### EXERCISE INPUT
┏━━

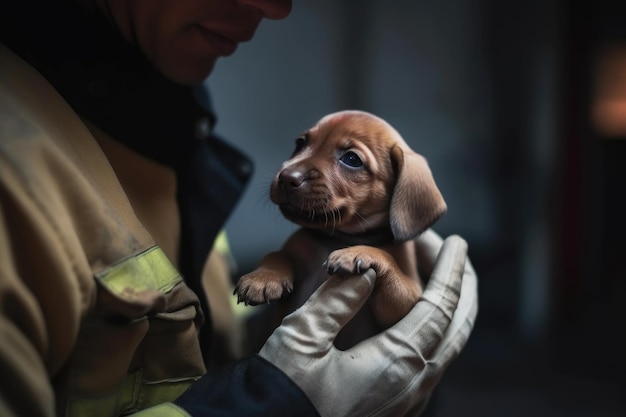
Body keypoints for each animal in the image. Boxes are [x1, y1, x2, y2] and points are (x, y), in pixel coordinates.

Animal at [233, 109, 444, 332]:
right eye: (300, 144)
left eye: (352, 159)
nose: (286, 177)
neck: (336, 238)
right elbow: (277, 254)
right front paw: (261, 277)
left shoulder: (408, 304)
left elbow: (388, 260)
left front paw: (358, 252)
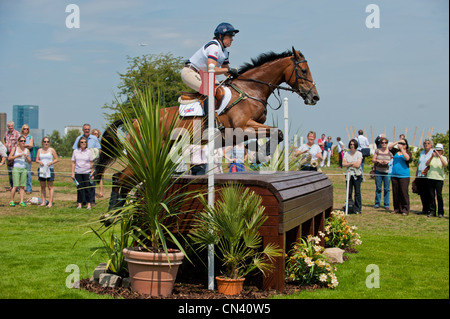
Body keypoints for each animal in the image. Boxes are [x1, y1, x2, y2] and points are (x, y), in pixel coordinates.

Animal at [95, 45, 320, 210]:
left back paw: (114, 215)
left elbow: (272, 134)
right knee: (120, 178)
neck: (251, 89)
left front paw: (258, 154)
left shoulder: (244, 131)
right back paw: (111, 214)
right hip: (142, 153)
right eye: (303, 70)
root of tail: (135, 120)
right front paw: (261, 154)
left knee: (125, 180)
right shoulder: (241, 127)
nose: (314, 97)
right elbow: (277, 132)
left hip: (156, 154)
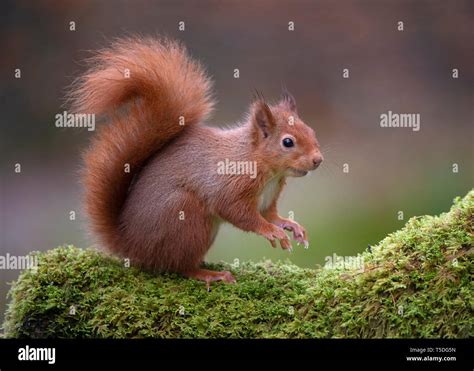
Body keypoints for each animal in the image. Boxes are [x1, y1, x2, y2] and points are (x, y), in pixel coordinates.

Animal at [69, 36, 322, 290]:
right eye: (288, 142)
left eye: (311, 131)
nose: (318, 160)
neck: (267, 169)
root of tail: (130, 244)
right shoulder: (231, 183)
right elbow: (238, 212)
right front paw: (270, 231)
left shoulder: (267, 198)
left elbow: (270, 214)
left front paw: (290, 226)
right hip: (187, 216)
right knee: (178, 266)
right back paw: (209, 274)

┗━━

### WHAT IS EXPECTED
In the entries above, copy the lines from the one that contains "right eye: (288, 142)" through the last line, exactly as they appear.

### EXERCISE SOLUTION
right eye: (288, 142)
left eye: (311, 131)
nose: (318, 160)
neck: (267, 169)
root of tail: (130, 244)
right shoulder: (231, 183)
right elbow: (238, 212)
right front paw: (270, 231)
left shoulder: (267, 198)
left elbow: (270, 214)
left front paw: (290, 226)
right hip: (187, 216)
right knee: (178, 266)
right back paw: (209, 274)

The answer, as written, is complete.